A la vez, la personalidad y el tirón individual de esos alcaldes, con mucha y muy cercana trayectoria de gestión municipal, puede estar en la razón verdadera del voto, en concreto en este caso, a EA, y no tanto adhesiones a idearios o presuntas identificaciones de un espacio específico en el solar nacionalista. No es nada casual que donde más importante es EA, proporcionalmente, en Guipúzcoa, sea donde patrocina la continuidad de la relación con el PNV. Ni que en ese lugar hayan prosperado las tesis más cabales y serias en aspectos como la gobernabilidad del país, la realidad plural de éste o la respuesta a la violencia terrorista.

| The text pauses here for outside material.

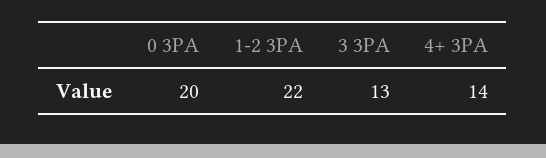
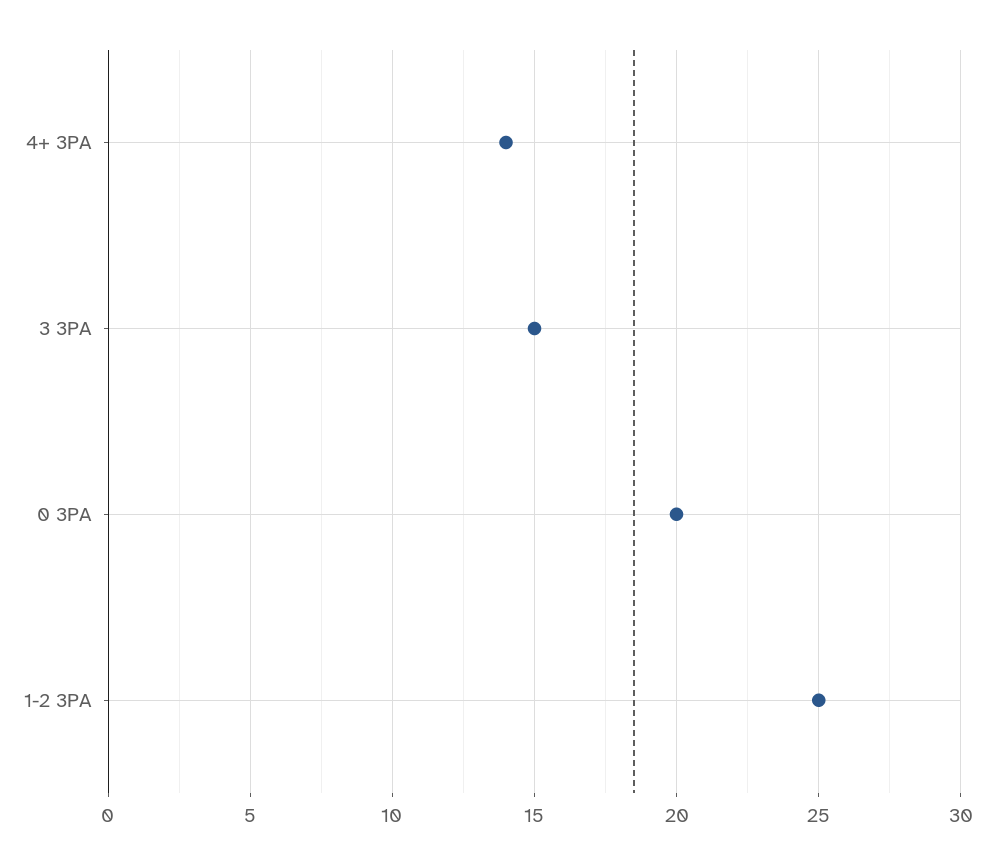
1-2 3PA: 22 -> 25
3 3PA: 13 -> 15

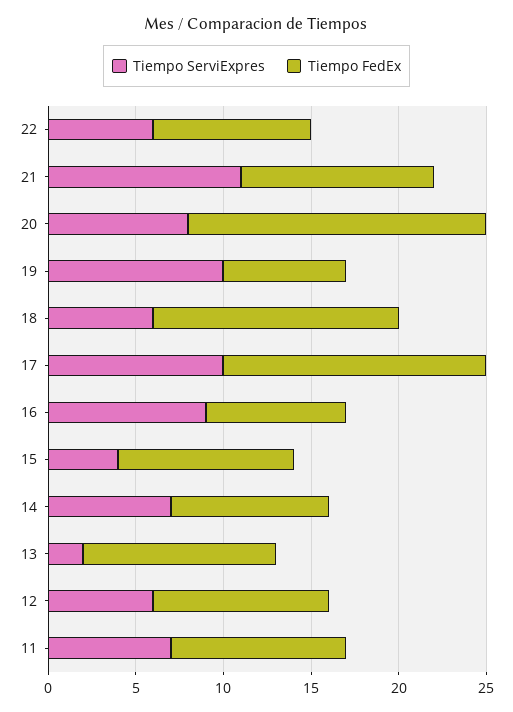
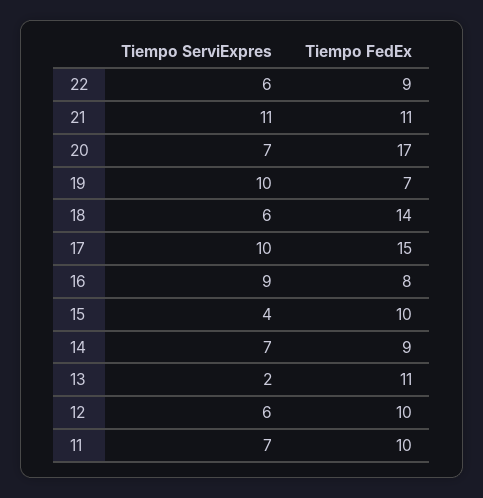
Tiempo ServiExpres, 20: 8 -> 7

Al final, algunos han visto en este desmarque un debilitamiento de la posición nacionalista en el preciado escenario municipal y provincial. ¿Quién sabe? Hay también mucho votante del PNV que cada vez llevaba peor algunas frivolidades en la acción política y en la palabra de significados dirigentes de EA, y no creo que reciban sin alborozo esta disposición a retratarse en solitario de los de Errazti. Y además, la ciudadanía tiene que apreciar y reconocer la posible aportación de este partido, con esta decisión, a la simplificación de un mapa político vasco tradicional y excesivamente poblado e innecesariamente engorroso. Algunos recursos a la supervivencia, hasta ahora, lo habían complicado. Quizás ahora la misma solución, dada a la inversa, sirva para hacerlo un poco más sencillo. Se agradecerá.